Keeping perspective: Primo isn’t concerned about wealth spoiling his nine-year-old daughter and four-year-old son. “Being African American, you cannot escape poverty,” he says. “It is part of the culture. There is not a single African American in this country who does not have a relative who is poor.”

David Kalt
Cofounder and CEO, OptionsXpress Holdings Inc.

Making it: Six years ago, David Kalt and his two partners founded a company that Barron’s has rated as the best online brokerage in 2003, 2004, and 2005. As its name suggests, OptionsXpress specializes in options trading rather than offering it as a sideline, as most of the older brokerage houses do. That focus and a catering to “the sophomore investor"-neither novice nor professional-have attracted 160,000 customers and generated pretax margins of 64 percent. Last year, Kalt and his team took the company public. Kalt’s 5-percent stake is currently valued at $80 million.

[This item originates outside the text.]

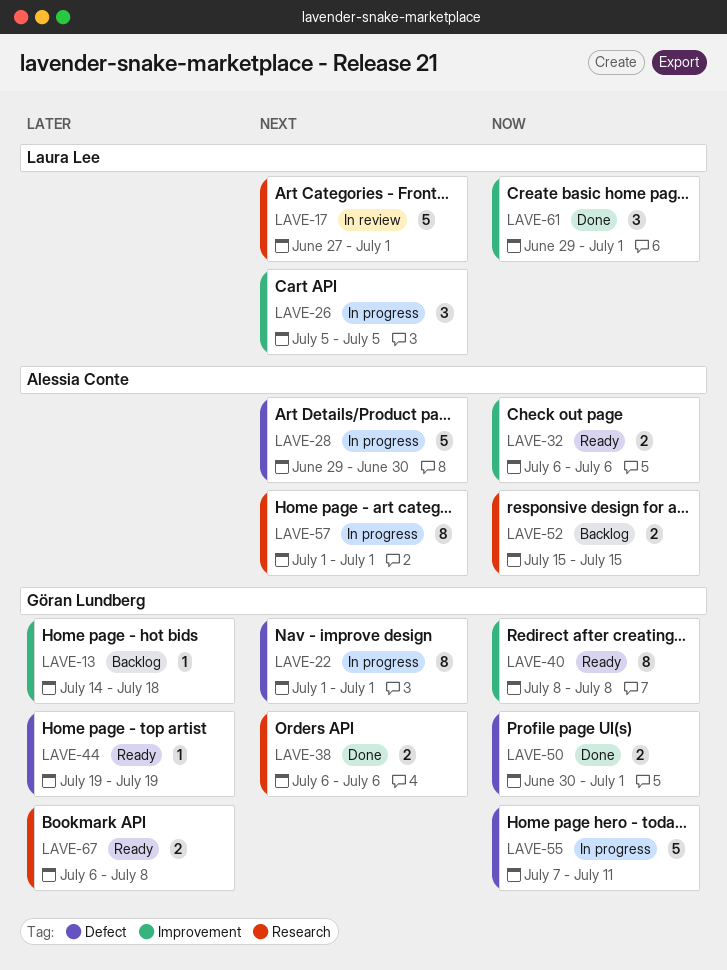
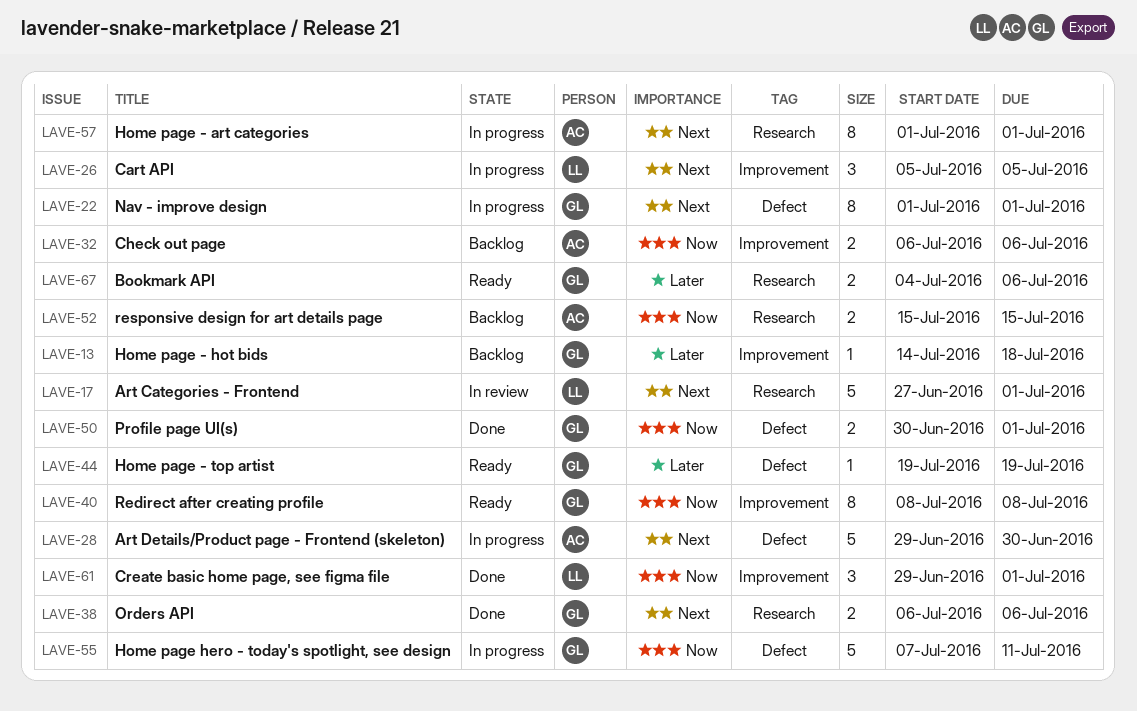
LAVE-32, status: Ready -> Backlog
LAVE-67, start: Jul 6 -> Jul 4
LAVE-67, due: Jul 8 -> Jul 6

Passions: Music is not just a hobby for Kalt; it permeates his work life as well. “When I think about my DNA, it is hard to separate my personal and my business interests,” says the 38-year-old. “I have long been a proponent of jazz and bebop, and so has my partner Ned [Bennett]. When you think about music structure, there are four beats, but within that structure you are able to improvise. Each of our employees has an instrument to play in that structure. We try not to micromanage.” At home on the city’s North Side, Kalt is building a recording studio for use with his three young daughters. Jam sessions include piano, guitar, and drums.

Perks: “One thing really nice about this business is that we were able to get our families to invest,” Kalt says. “There was tremendous wealth creation for our investors.” With his father-in-law, Kalt is using some of the windfall to establish the Simon Family Professorship in Orthopaedic Surgery at the University of Chicago. “As you have success, it is really easy to write checks,” Kalt says. “It is more challenging to find ways to add value. I’m trying to find places where I can have influence, not just for my check.”

Having financial security: “Things that you used to stress out about, [like] focusing on the next paycheck, become less burdensome. Then you have more time and mental resources to apply to other things. There is also an obligation to find ways to expand this business, to help other entrepreneurs, to give back in that regard. That is the fun part.”